En este sentido, la democratización del país solamente puede llevarse a cabo a través del protagonismo de los ciudadanos y de sus derechos, pues es el contenido y normatividad de los derechos fundamentales el que permite a los ciudadanos una nueva comprensión de su vida política y de cuándo esos derechos establecidos por la Constitución se transgreden. El ejercicio faccioso de los mismos resulta así a todas luces incompatible con el pacto de convivencia constitucional. El referente de los derechos garantizados constitucionalmente puede entonces permitirnos una nueva lectura y comprensión de nuestra historia política y de la crisis social y política recurrente inherente a las sociedades subdesarrolladas, donde la selectividad y la aplicación unilateral de esos derechos ha sido del todo incompatible con el sentido de esas mismas normas y su fundamento constitucional. Como concepto de gobierno, el Estado democrático de derecho tiene que partir, para la ciudadanía, de la lectura del contenido normativo de los derechos consagrados en la Constitución, pues ella misma es ya un concepto resultado de la modernidad política y, como tal, resultado en principio de un gobierno civil. De ahí que el ejercicio faccioso de los derechos, como lo que en la práctica hemos tenido, lo contravenga pues desvirtúa la idea del pacto constitucional y de la prioridad, racionalidad y legitimidad de la ley que le da origen.

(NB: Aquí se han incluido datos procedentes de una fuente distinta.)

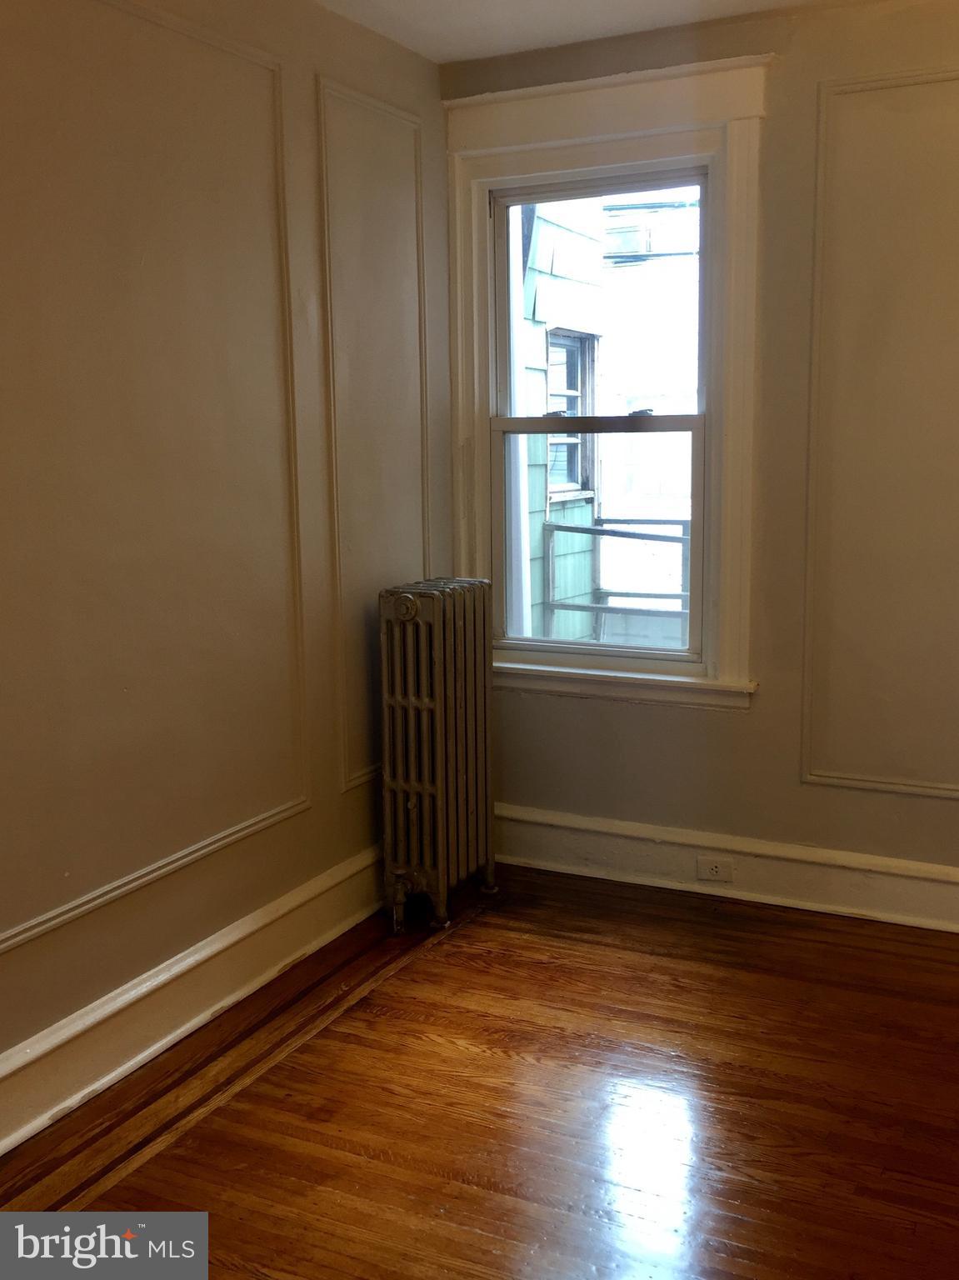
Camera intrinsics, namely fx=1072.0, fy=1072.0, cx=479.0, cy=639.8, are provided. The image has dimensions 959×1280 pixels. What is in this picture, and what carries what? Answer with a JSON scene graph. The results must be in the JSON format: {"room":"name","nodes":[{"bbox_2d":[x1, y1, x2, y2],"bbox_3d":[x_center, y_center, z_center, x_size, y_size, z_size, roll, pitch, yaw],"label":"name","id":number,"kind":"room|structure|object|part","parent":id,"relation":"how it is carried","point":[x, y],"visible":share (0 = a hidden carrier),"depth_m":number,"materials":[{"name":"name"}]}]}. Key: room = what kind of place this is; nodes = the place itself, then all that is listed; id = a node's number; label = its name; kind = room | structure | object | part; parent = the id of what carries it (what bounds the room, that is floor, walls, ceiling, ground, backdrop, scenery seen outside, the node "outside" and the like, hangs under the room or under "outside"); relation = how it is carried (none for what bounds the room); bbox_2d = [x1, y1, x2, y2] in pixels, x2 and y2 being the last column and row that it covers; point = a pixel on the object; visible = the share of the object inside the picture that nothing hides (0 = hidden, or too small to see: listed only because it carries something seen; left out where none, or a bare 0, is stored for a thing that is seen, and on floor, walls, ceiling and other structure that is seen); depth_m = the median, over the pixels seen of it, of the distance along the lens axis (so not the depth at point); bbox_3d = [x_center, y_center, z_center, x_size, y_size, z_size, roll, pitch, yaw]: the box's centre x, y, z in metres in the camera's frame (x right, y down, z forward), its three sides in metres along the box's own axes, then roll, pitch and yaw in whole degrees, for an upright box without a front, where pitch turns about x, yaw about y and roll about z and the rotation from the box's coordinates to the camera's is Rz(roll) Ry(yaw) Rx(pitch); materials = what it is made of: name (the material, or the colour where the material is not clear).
{"room":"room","nodes":[
{"label":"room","id":0,"kind":"room"},
{"bbox_2d":[0,0,449,1142],"bbox_3d":[-1.124,-0.254,2.020,0.181,2.722,4.353,4,10,26],"label":"left wall","id":1,"kind":"structure","parent":0,"point":[25,958],"depth_m":2.64,"materials":[{"name":"beige paint"}]},
{"bbox_2d":[0,2,317,958],"bbox_3d":[-0.839,-0.420,2.405,0.028,1.963,1.356,4,10,26],"label":"wall molding","id":2,"kind":"structure","parent":1,"relation":"attached to","point":[282,807],"depth_m":2.65,"materials":[{"name":"paint"}]},
{"bbox_2d":[0,843,385,1160],"bbox_3d":[-1.001,0.992,2.198,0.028,0.172,4.024,4,10,26],"label":"baseboard","id":3,"kind":"structure","parent":1,"relation":"attached to","point":[164,977],"depth_m":2.67,"materials":[{"name":"white paint"}]},
{"bbox_2d":[315,75,429,793],"bbox_3d":[-0.313,-0.565,3.414,0.033,1.933,0.651,4,10,26],"label":"wall molding","id":4,"kind":"structure","parent":1,"relation":"attached to","point":[354,775],"depth_m":3.32,"materials":[{"name":"beige paint"}]},
{"bbox_2d":[0,860,958,1279],"bbox_3d":[0.381,1.242,1.493,3.571,0.107,4.581,4,10,26],"label":"floor","id":5,"kind":"structure","parent":0,"point":[436,963],"depth_m":2.39,"materials":[{"name":"brown wood"}]},
{"bbox_2d":[378,575,497,934],"bbox_3d":[-0.131,0.352,3.392,0.225,1.057,0.533,4,10,26],"label":"radiator","id":6,"kind":"object","parent":5,"relation":"on","point":[438,711],"visible":0.99,"depth_m":3.27,"materials":[{"name":"metal"}]},
{"bbox_2d":[309,0,892,62],"bbox_3d":[0.388,-1.560,1.120,3.804,0.121,4.395,4,10,26],"label":"ceiling","id":7,"kind":"structure","parent":0,"point":[441,57],"depth_m":3.16,"materials":[{"name":"white paint"}]},
{"bbox_2d":[441,0,958,924],"bbox_3d":[1.348,-0.476,3.197,3.325,2.739,0.190,4,10,26],"label":"back wall","id":8,"kind":"structure","parent":0,"point":[749,722],"depth_m":3.26,"materials":[{"name":"beige paint"}]},
{"bbox_2d":[441,50,772,709],"bbox_3d":[0.401,-0.783,3.584,1.106,1.985,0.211,4,10,26],"label":"window","id":9,"kind":"structure","parent":8,"relation":"attached to","point":[586,154],"depth_m":3.48,"materials":[{"name":"white paint"}]},
{"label":"sash","id":10,"kind":"part","parent":9,"relation":"part of","materials":[{"name":"white paint"}]},
{"bbox_3d":[0.437,-1.088,3.674,0.812,0.842,0.041,4,10,26],"label":"sash","id":11,"kind":"part","parent":9,"relation":"part of","materials":[{"name":"white paint"}]},
{"bbox_2d":[493,803,958,939],"bbox_3d":[1.360,0.788,3.257,3.192,0.174,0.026,4,10,26],"label":"baseboard","id":12,"kind":"structure","parent":8,"relation":"attached to","point":[612,842],"depth_m":3.50,"materials":[{"name":"white paint"}]},
{"bbox_2d":[695,856,734,882],"bbox_3d":[0.776,0.758,3.539,0.114,0.072,0.009,4,10,26],"label":"electrical outlet","id":13,"kind":"object","parent":12,"relation":"attached to","point":[707,867],"visible":0.97,"depth_m":3.54,"materials":[{"name":"white plastic"}]},
{"bbox_2d":[799,63,958,800],"bbox_3d":[1.458,-0.537,3.057,1.009,1.924,0.033,4,10,26],"label":"wall molding","id":14,"kind":"structure","parent":8,"relation":"attached to","point":[955,786],"depth_m":3.18,"materials":[{"name":"paint"}]},
{"label":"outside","id":15,"kind":"structure","parent":0,"visible":0},
{"bbox_2d":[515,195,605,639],"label":"neighboring building","id":16,"kind":"structure","parent":15,"point":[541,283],"depth_m":5.91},
{"bbox_2d":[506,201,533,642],"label":"downspout","id":17,"kind":"object","parent":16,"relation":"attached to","point":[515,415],"visible":0.39,"depth_m":4.94,"materials":[{"name":"white"}]},
{"bbox_2d":[544,325,598,500],"bbox_3d":[0.512,-1.338,6.334,0.147,1.037,0.689,4,10,26],"label":"building window","id":18,"kind":"structure","parent":16,"relation":"in","point":[572,345],"depth_m":6.45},
{"bbox_2d":[594,185,701,644],"bbox_3d":[2.504,-1.660,9.285,4.648,6.789,2.036,4,10,26],"label":"neighboring building","id":19,"kind":"structure","parent":15,"point":[615,270],"depth_m":9.15,"materials":[{"name":"white"}]},
{"label":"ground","id":20,"kind":"structure","parent":15,"visible":0},
{"bbox_2d":[544,515,691,644],"bbox_3d":[1.296,-0.068,5.230,2.148,1.141,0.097,4,10,26],"label":"railing","id":21,"kind":"object","parent":20,"relation":"on","point":[672,522],"visible":0.36,"depth_m":5.50,"materials":[{"name":"grey metal"}]}
]}

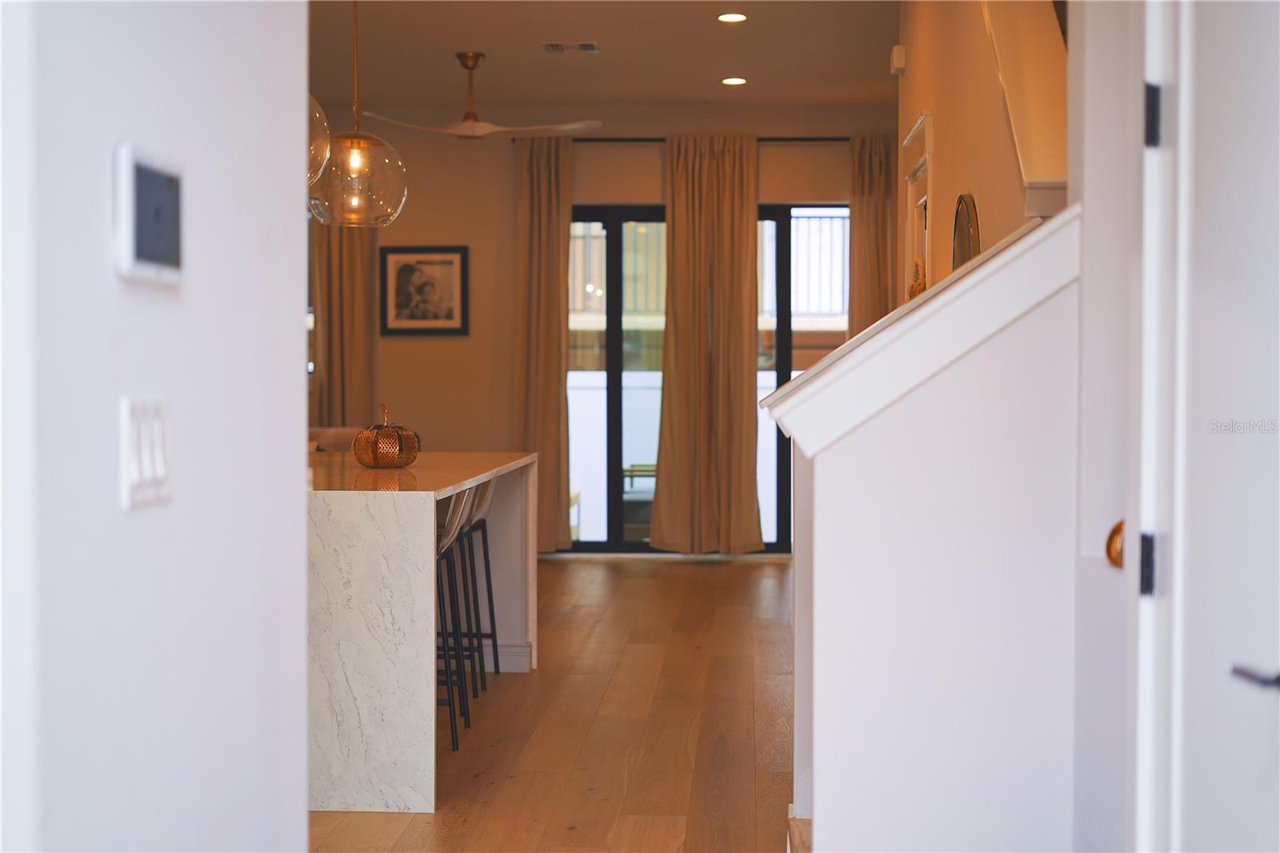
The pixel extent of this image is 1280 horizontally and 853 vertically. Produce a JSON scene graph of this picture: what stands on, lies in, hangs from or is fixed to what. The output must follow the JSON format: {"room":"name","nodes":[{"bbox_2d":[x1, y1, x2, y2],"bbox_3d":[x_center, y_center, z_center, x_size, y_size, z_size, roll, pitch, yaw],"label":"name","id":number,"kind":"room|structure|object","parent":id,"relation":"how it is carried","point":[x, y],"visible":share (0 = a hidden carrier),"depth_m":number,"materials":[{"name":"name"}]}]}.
{"room":"hallway","nodes":[
{"label":"hallway","id":0,"kind":"room"},
{"bbox_2d":[0,0,313,852],"bbox_3d":[-0.649,-0.213,0.826,0.134,2.879,3.706,0,2,3],"label":"left wall","id":1,"kind":"structure","parent":0,"point":[291,317],"depth_m":1.88,"materials":[{"name":"white paint"}]},
{"bbox_2d":[120,396,172,509],"bbox_3d":[-0.506,0.027,1.837,0.014,0.113,0.120,0,2,3],"label":"light switch","id":2,"kind":"object","parent":1,"relation":"attached to","point":[161,468],"visible":0.96,"depth_m":1.82,"materials":[{"name":"white plastic"}]},
{"bbox_2d":[113,141,183,284],"bbox_3d":[-0.490,-0.209,1.782,0.028,0.133,0.137,0,2,3],"label":"thermostat","id":3,"kind":"object","parent":1,"relation":"attached to","point":[171,247],"visible":0.98,"depth_m":1.74,"materials":[{"name":"white plastic"}]},
{"bbox_2d":[310,553,798,852],"bbox_3d":[-0.703,1.101,5.793,7.081,0.107,12.475,0,2,3],"label":"floor","id":4,"kind":"structure","parent":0,"point":[707,578],"depth_m":6.10,"materials":[{"name":"brown wood"}]},
{"bbox_2d":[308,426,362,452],"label":"sofa","id":5,"kind":"object","parent":4,"relation":"on","point":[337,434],"visible":0.1,"depth_m":10.75,"materials":[{"name":"fabric"}]},
{"bbox_2d":[307,451,542,814],"bbox_3d":[-1.013,0.587,6.139,1.086,0.883,2.606,0,2,3],"label":"kitchen island","id":6,"kind":"object","parent":4,"relation":"on","point":[399,553],"visible":0.66,"depth_m":4.95,"materials":[{"name":"white stone"}]},
{"bbox_2d":[352,402,420,468],"bbox_3d":[-0.883,0.032,6.193,0.236,0.235,0.235,-1,2,-44],"label":"decorative pumpkin","id":7,"kind":"object","parent":6,"relation":"on","point":[374,456],"visible":1,"depth_m":6.11,"materials":[{"name":"orange metal"}]},
{"bbox_2d":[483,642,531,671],"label":"baseboard","id":8,"kind":"structure","parent":6,"relation":"attached to","point":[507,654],"depth_m":7.26,"materials":[{"name":"white paint"}]},
{"bbox_2d":[436,488,475,750],"bbox_3d":[-0.753,0.595,5.769,0.428,0.875,0.405,0,2,3],"label":"bar stool","id":9,"kind":"object","parent":4,"relation":"on","point":[450,705],"visible":0.38,"depth_m":5.69,"materials":[{"name":"metal"}]},
{"bbox_2d":[447,479,498,697],"bbox_3d":[-0.762,0.568,6.882,0.432,0.883,0.413,0,2,3],"label":"bar stool","id":10,"kind":"object","parent":4,"relation":"on","point":[487,553],"visible":0.44,"depth_m":6.83,"materials":[{"name":"metal"}]},
{"bbox_2d":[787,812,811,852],"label":"stair step","id":11,"kind":"structure","parent":4,"relation":"on","point":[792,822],"depth_m":3.76,"materials":[{"name":"brown wood"}]},
{"bbox_2d":[302,108,896,557],"bbox_3d":[-0.795,-0.631,11.934,6.129,2.979,0.182,0,2,3],"label":"back wall","id":12,"kind":"structure","parent":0,"point":[429,234],"depth_m":11.86,"materials":[{"name":"beige paint"}]},
{"bbox_2d":[309,218,376,430],"bbox_3d":[-1.960,-0.586,11.814,0.518,2.718,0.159,0,2,3],"label":"curtain","id":13,"kind":"object","parent":12,"relation":"attached to","point":[354,257],"visible":0.43,"depth_m":11.81,"materials":[{"name":"beige fabric"}]},
{"bbox_2d":[379,244,470,335],"bbox_3d":[-1.378,-0.870,11.404,0.560,0.589,0.027,0,2,3],"label":"framed picture","id":14,"kind":"object","parent":12,"relation":"attached to","point":[404,270],"visible":0.99,"depth_m":11.40,"materials":[{"name":"black"}]},
{"bbox_2d":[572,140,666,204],"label":"roller shade","id":15,"kind":"object","parent":12,"relation":"attached to","point":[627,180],"visible":0.62,"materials":[{"name":"beige fabric"}]},
{"bbox_2d":[529,135,843,142],"bbox_3d":[0.541,-1.895,11.751,2.673,0.059,0.125,0,2,3],"label":"curtain rod","id":16,"kind":"object","parent":12,"relation":"attached to","point":[645,140],"visible":0.57,"depth_m":11.69,"materials":[{"name":"metal"}]},
{"bbox_2d":[512,132,574,550],"bbox_3d":[-0.639,-0.545,11.727,0.514,2.851,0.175,0,2,3],"label":"curtain","id":17,"kind":"object","parent":16,"relation":"hanging from","point":[557,389],"visible":0.81,"depth_m":11.73,"materials":[{"name":"beige fabric"}]},
{"bbox_2d":[650,134,760,551],"bbox_3d":[0.448,-0.516,11.497,0.718,2.794,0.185,0,2,3],"label":"curtain","id":18,"kind":"object","parent":16,"relation":"hanging from","point":[690,374],"visible":0.99,"depth_m":11.50,"materials":[{"name":"fabric"}]},
{"bbox_2d":[847,133,896,334],"bbox_3d":[1.655,-0.596,11.858,0.564,2.758,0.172,0,2,3],"label":"curtain","id":19,"kind":"object","parent":16,"relation":"hanging from","point":[855,214],"visible":0.42,"depth_m":11.85,"materials":[{"name":"beige fabric"}]},
{"bbox_2d":[563,201,843,554],"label":"sliding glass door","id":20,"kind":"structure","parent":12,"relation":"in","point":[785,362],"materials":[{"name":"glass"}]},
{"bbox_2d":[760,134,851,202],"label":"roller shade","id":21,"kind":"object","parent":12,"relation":"attached to","point":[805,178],"visible":0.61,"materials":[{"name":"beige fabric"}]},
{"bbox_2d":[306,0,899,118],"bbox_3d":[-0.785,-2.050,7.428,6.164,0.139,9.057,0,2,3],"label":"ceiling","id":22,"kind":"structure","parent":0,"point":[702,75],"depth_m":9.73,"materials":[{"name":"beige paint"}]},
{"bbox_2d":[307,93,331,184],"bbox_3d":[-1.127,-1.261,5.360,0.419,1.048,0.429,0,2,3],"label":"pendant light","id":23,"kind":"object","parent":22,"relation":"hanging from","point":[324,120],"visible":0.25,"depth_m":5.34,"materials":[{"name":"glass"}]},
{"bbox_2d":[308,0,407,226],"bbox_3d":[-1.007,-1.291,6.288,0.375,1.175,0.370,0,2,3],"label":"pendant light","id":24,"kind":"object","parent":22,"relation":"hanging from","point":[386,210],"visible":0.9,"depth_m":6.20,"materials":[{"name":"glass"}]},
{"bbox_2d":[359,49,599,138],"bbox_3d":[-0.866,-1.760,9.489,1.270,0.462,1.235,1,2,19],"label":"ceiling fan","id":25,"kind":"object","parent":22,"relation":"hanging from","point":[482,125],"visible":0.99,"depth_m":9.40,"materials":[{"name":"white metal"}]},
{"bbox_2d":[542,40,599,52],"bbox_3d":[-0.363,-2.018,9.437,0.323,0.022,0.239,0,2,3],"label":"ceiling vent","id":26,"kind":"object","parent":22,"relation":"in","point":[587,46],"visible":0.98,"depth_m":9.43,"materials":[{"name":"metal"}]},
{"bbox_2d":[716,12,747,22],"bbox_3d":[0.459,-2.019,8.780,0.175,0.017,0.174,0,2,3],"label":"recessed light","id":27,"kind":"object","parent":22,"relation":"in","point":[730,16],"visible":0.97,"depth_m":8.78,"materials":[{"name":"white"}]},
{"bbox_2d":[720,76,747,86],"bbox_3d":[0.565,-2.056,10.590,0.188,0.015,0.188,0,2,3],"label":"recessed light","id":28,"kind":"object","parent":22,"relation":"in","point":[738,81],"visible":0.98,"depth_m":10.57,"materials":[{"name":"white"}]},
{"bbox_2d":[778,208,1085,850],"bbox_3d":[0.545,0.380,3.017,0.654,1.537,0.202,0,2,3],"label":"stair half wall","id":29,"kind":"structure","parent":0,"point":[902,414],"depth_m":2.95,"materials":[{"name":"white paint"}]},
{"bbox_2d":[756,203,1078,454],"bbox_3d":[0.573,-0.139,3.142,0.690,0.473,0.436,0,2,3],"label":"stair cap trim","id":30,"kind":"object","parent":29,"relation":"attached to","point":[1050,225],"visible":0.54,"depth_m":2.98,"materials":[{"name":"white paint"}]},
{"bbox_2d":[896,0,1066,300],"bbox_3d":[1.148,-0.566,5.885,0.148,3.174,4.835,0,2,3],"label":"right wall","id":31,"kind":"structure","parent":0,"point":[950,138],"depth_m":5.82,"materials":[{"name":"beige paint"}]},
{"bbox_2d":[888,44,906,74],"bbox_3d":[1.133,-1.608,7.769,0.060,0.123,0.119,0,2,3],"label":"door chime","id":32,"kind":"object","parent":31,"relation":"attached to","point":[900,63],"visible":0.97,"depth_m":7.72,"materials":[{"name":"white"}]},
{"bbox_2d":[900,112,932,298],"bbox_3d":[1.175,-0.366,7.353,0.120,1.673,0.873,0,2,3],"label":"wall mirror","id":33,"kind":"structure","parent":31,"relation":"in","point":[925,118],"depth_m":7.43,"materials":[{"name":"white"}]},
{"bbox_2d":[906,259,927,299],"bbox_3d":[1.041,-0.445,6.585,0.118,0.357,0.237,0,2,3],"label":"dried flower","id":34,"kind":"object","parent":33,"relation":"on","point":[913,292],"visible":0.2,"depth_m":6.56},
{"bbox_2d":[950,192,980,270],"bbox_3d":[1.040,-0.491,5.664,0.036,0.500,0.501,0,2,3],"label":"round mirror","id":35,"kind":"object","parent":31,"relation":"attached to","point":[968,230],"visible":0.55,"depth_m":5.61,"materials":[{"name":"mirror"}]},
{"bbox_2d":[979,0,1068,216],"bbox_3d":[1.044,-1.262,4.472,0.305,1.456,1.080,0,2,3],"label":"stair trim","id":36,"kind":"object","parent":31,"relation":"attached to","point":[1006,58],"visible":0.54,"depth_m":4.48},
{"bbox_2d":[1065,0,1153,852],"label":"right wall","id":37,"kind":"structure","parent":0,"point":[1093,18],"depth_m":2.74,"materials":[{"name":"white paint"}]},
{"bbox_2d":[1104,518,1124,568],"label":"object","id":38,"kind":"object","parent":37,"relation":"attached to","point":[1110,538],"visible":0.31,"depth_m":2.62,"materials":[{"name":"gold metal"}]},
{"bbox_2d":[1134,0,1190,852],"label":"door frame","id":39,"kind":"structure","parent":37,"relation":"attached to","point":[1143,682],"depth_m":2.39,"materials":[{"name":"white paint"}]},
{"bbox_2d":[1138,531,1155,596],"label":"door hinge","id":40,"kind":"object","parent":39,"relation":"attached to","point":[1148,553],"visible":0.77,"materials":[{"name":"black metal"}]},
{"bbox_2d":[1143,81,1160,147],"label":"door hinge","id":41,"kind":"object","parent":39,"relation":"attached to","point":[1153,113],"visible":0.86,"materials":[{"name":"black metal"}]},
{"bbox_2d":[1144,0,1279,852],"bbox_3d":[0.676,0.072,1.875,0.098,2.187,0.934,0,2,3],"label":"door","id":42,"kind":"structure","parent":37,"relation":"in","point":[1276,650],"depth_m":2.11,"materials":[{"name":"white paint"}]},
{"bbox_2d":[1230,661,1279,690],"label":"door handle","id":43,"kind":"object","parent":42,"relation":"attached to","point":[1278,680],"visible":0.98,"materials":[{"name":"black metal"}]},
{"label":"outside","id":44,"kind":"structure","parent":0,"visible":0},
{"label":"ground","id":45,"kind":"structure","parent":44,"visible":0},
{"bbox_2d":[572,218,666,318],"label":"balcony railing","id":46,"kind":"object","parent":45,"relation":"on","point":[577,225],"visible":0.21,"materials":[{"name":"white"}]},
{"bbox_2d":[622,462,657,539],"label":"outdoor chair","id":47,"kind":"object","parent":45,"relation":"on","point":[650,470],"visible":0.3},
{"bbox_2d":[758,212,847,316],"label":"balcony railing","id":48,"kind":"object","parent":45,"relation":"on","point":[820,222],"visible":0.25,"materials":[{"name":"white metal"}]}
]}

Finalmente, debiéramos decir que la discusión sobre el Estado democrático de derecho conlleva, de manera ineludible, responder a la pregunta de orden filosófico-jurídica en torno al problema de la legitimidad de ese hipotético Estado de derecho, misma que no puede ser respondida sino desde el proceso de constitución del Estado moderno en el marco de la emancipación de la modernidad política y la exigencia de un orden propiamente civil más allá de su concepción liberal y, precisamente por ello, no circunscrita a la visión más estrecha como simple demanda de salvaguarda de los derechos privados frente al ejercicio despótico del poder inherente al absolutismo monárquico.
Por el contrario, en su contenido democrático el Estado de derecho tiene que partir del claro deslinde con esa concepción liberal del poder como salvaguarda de los derechos privados para situarse, más bien, en una concepción de la racionalidad y validez de la ley como condición de posibilidad de la realización del ciudadano. En este caso, es con la primacía de los derechos políticos que el Estado de derecho alcanza con Rousseau el impulso de su contenido propiamente democrático —y que es el que aquí reivindicamos. Así, el problema se centra en un sujeto político reivindicativo capaz de reconocerse como tal en la validez del orden que se impone por lo que no admite ya otro principio de validez que el que se da en cuanto sujeto políticamente emancipado: Hegel habrá de decir en cuanto sujeto en sí y para sí de conformidad con su propia y radical autonomía.